• Directions:
The required output is the line that contains "턴을 만들어냅니다. 이 기사에서는 자수 레이스가 어떻게 만" through the last line of the data, retyped verbatim and with nothing added.

(Dataset entries)
((
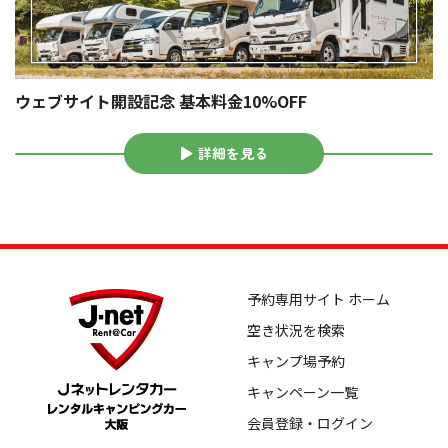
ウェブサイト開設記念 基本料金10%OFF
詳細を見る
予約専用サイト ホーム
空き状況を検索
キャンプ場予約
キャンペーン一覧
会員登録・ログイン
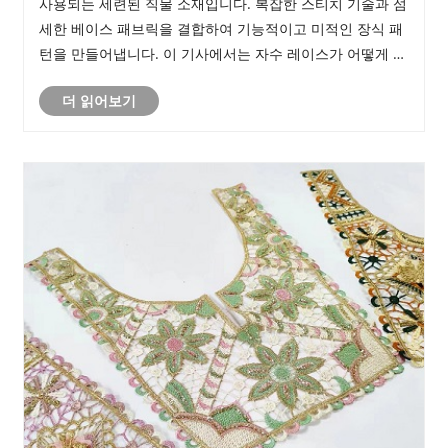
사용되는 세련된 직물 소재입니다. 복잡한 스티치 기술과 섬
세한 베이스 패브릭을 결합하여 기능적이고 미적인 장식 패
턴을 만들어냅니다. 이 기사에서는 자수 레이스가 어떻게 만
들어지는지, 주요 생산 공정, 소재 특성 및 다양한 산업 분야
더 읽어보기
에 적용되는 방법을 살펴봅니다. 또한 품질 비교, 원단 호환
성, 생산 고려 사항 등 다양한 사용 사례에 적합한 레이스 사
양을 선택하려는 구매자와 디자이너에게 실용적인 가이드를
제공합니다.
))
• Problem solution:
턴을 만들어냅니다. 이 기사에서는 자수 레이스가 어떻게 만
들어지는지, 주요 생산 공정, 소재 특성 및 다양한 산업 분야
더 읽어보기
에 적용되는 방법을 살펴봅니다. 또한 품질 비교, 원단 호환
성, 생산 고려 사항 등 다양한 사용 사례에 적합한 레이스 사
양을 선택하려는 구매자와 디자이너에게 실용적인 가이드를
제공합니다.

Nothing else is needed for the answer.